MCP Code Executor Server standardizes how AI models connect to various programming runtimes by exposing a unified MCP tool endpoint. It allows AI assistants to:

  1. Submit code in a supported language.
  2. Execute it in a controlled, sandboxed environment.
  3. Receive output, including compilation or runtime errors.

🔑 Key Features

  • Multi-Language Support: Java, Python, JavaScript, TypeScript, and C++.
  • Secure Execution: Isolated containers with resource limits (CPU, memory, timeouts).
  • MCP Integration: Conformant MCP server for seamless client discovery.
  • Automatic Compilation: Handles compile-and-run for Java, C++, and TypeScript.
  • Detailed Error Feedback: Returns both compile-time and runtime error messages.
  • Resource Cleanup: Automatically deletes temporary files and enforces execution timeouts.

📐 Architecture

The MCP Code Executor Server follows a client-server model:

  • MCP Client: Protocol client that connects to this server.
  • MCP Server: This application, exposing code-execution tools.
  • Sandboxed Runtimes: Containers or isolated processes per request.
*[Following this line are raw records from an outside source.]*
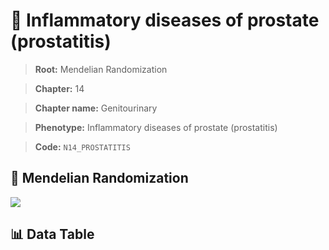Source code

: # 🧪 Inflammatory diseases of prostate (prostatitis)

> **Root:** Mendelian Randomization

> **Chapter:** 14  

> **Chapter name:** Genitourinary

> **Phenotype:** Inflammatory diseases of prostate (prostatitis)  

> **Code:** `N14_PROSTATITIS`

## 🧬 Mendelian Randomization  

<img src="/MR/Figures/Forward/N14_PROSTATITIS.png"/>

## 📊 Data Table

<CsvTableMRF src="/public/MR/Data/Forward/N14_PROSTATITIS.csv"/>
Code Execution Architecture


🏁 Getting Started

Prerequisites

  • Java 17+
  • Python 3.8+
  • Node.js & npm
  • g++ or another C++ compiler

Local Setup

  1. Clone the repository:

    git clone https://github.com/yourusername/mcp-code-executor-server.git
    cd mcp-code-executor-server
    
  2. Build & Run:

    # Build the project
    ./mvnw clean package
    
    # Start the server
    ./mvnw spring-boot:run
    

The server listens on port 8080 by default.

Using Docker

For isolation, run in Docker:

# Build Docker image
docker build -t mcp-code-executor .

# Run container
docker run -p 8080:8080 mcp-code-executor

Or with Docker Compose:

docker-compose up -d

🛠️ Connecting MCP Clients

  1. Start your MCP-compatible AI client.
  2. Point it to http://localhost:8080.
  3. Discover and invoke the code-execution tool.

Example MCP request:

{
  "language": "python",
  "code": "print('Hello, world!')\nprint('hello again')"
}

🤝 Contributing

Contributions are welcome!.


📄 License

Apache License 2.0. See the file for details.